Companies should also be incentivised to participate more actively in events and outreach programmes to investors, he adds.

In addition to initiatives on transparency, investor engagement and capital management, Jayden Vantarakis, Macquarie Capital’s head of Asean equity research, is hoping that the November announcement will include the names of the investment firms that will be part of the $5 billion EQDP allocation.

Stocks that can gain from the ‘value-up’ programme

Thilan Wickramasinghe, head of research at Maybank Securities, believes that value-up reforms can strengthen the momentum observed in Singapore’s small- and mid-cap sector.

Noting that the measures so far have been mainly focused on liquidity, the analyst believes deeper reforms are needed to “address a long history of sluggish balance sheets and mixed corporate governance track records of Singapore’s small- and mid-caps”.

Referring to the reforms conducted in Japan, Korea and China, Wickramasinghe notes that Singapore could benefit from some of the lessons to unlock value. In his Oct 24 report, the analyst observes that the countries’ “value-up frameworks” are centred around three broad objectives: to enhance capital efficiency above the cost of capital, improve shareholder returns and investor confidence, and increase trans- parency and governance. “Board responsibilities have been steered towards setting and communicating time-bound targets to deliver these objectives. P/B, dividend payouts, share buybacks, returns above COE/WACC [Cost of equity/ Weighted average cost of capital] thresholds and investor dialogue have been commonly emphasised by these reforms,” he notes. “Their respective indexes are on average +25% higher after reforms versus +13% in the year leading up to them.”

“With 55% of listings on the Singapore Exchange [SGX] trading below 1 times P/B, and 46% with net cash balance sheets, the introduction of a value-up framework could have a material positive impact, in our view,” he adds.

After screening the 100 largest stocks on the SGX where cash makes up at least a fifth of their market value, Wickramasinghe has identified 33 stocks that will benefit the most from the “Value Unlock” programme.

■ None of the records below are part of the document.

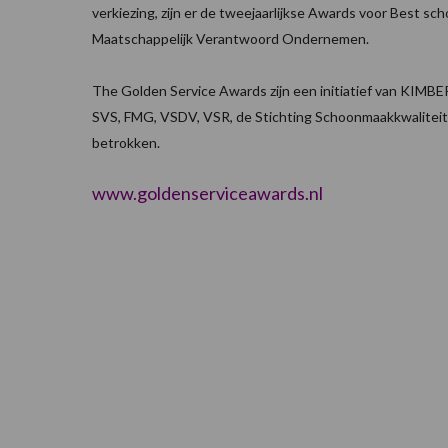
verkiezing, zijn er de tweejaarlijkse Awards voor Best sc
Maatschappelijk Verantwoord Ondernemen.
The Golden Service Awards zijn een initiatief van KIM
SVS, FMG, VSDV, VSR, de Stichting Schoonmaakkwaliteit 
betrokken.
www.goldenserviceawards.nl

“Guided by [the] TSE (Tokyo Stock Exchange), KRX (Korea Exchange) and CSRC (China Securities Regulatory Commission), we set the minimum value up thresholds at 1 times P/B, [over] 30% dividend payout, active share buybacks and ROE-COE/ROIC-WACC spread of at least 2 percentage points,” he says. “In our sample, we search for stocks whose indicators are just below these thresholds. We believe these companies have the shortest pathways to restructure and deliver value up — should they be propelled by greater regulatory and institutional investor attention (Table 1) … We also identify additional small- and mid-cap stocks that largely meet minimum value-up parameters. These stocks could benefit immediately should there be regulatory catalysts for greater market engagement (Table 2),” he adds.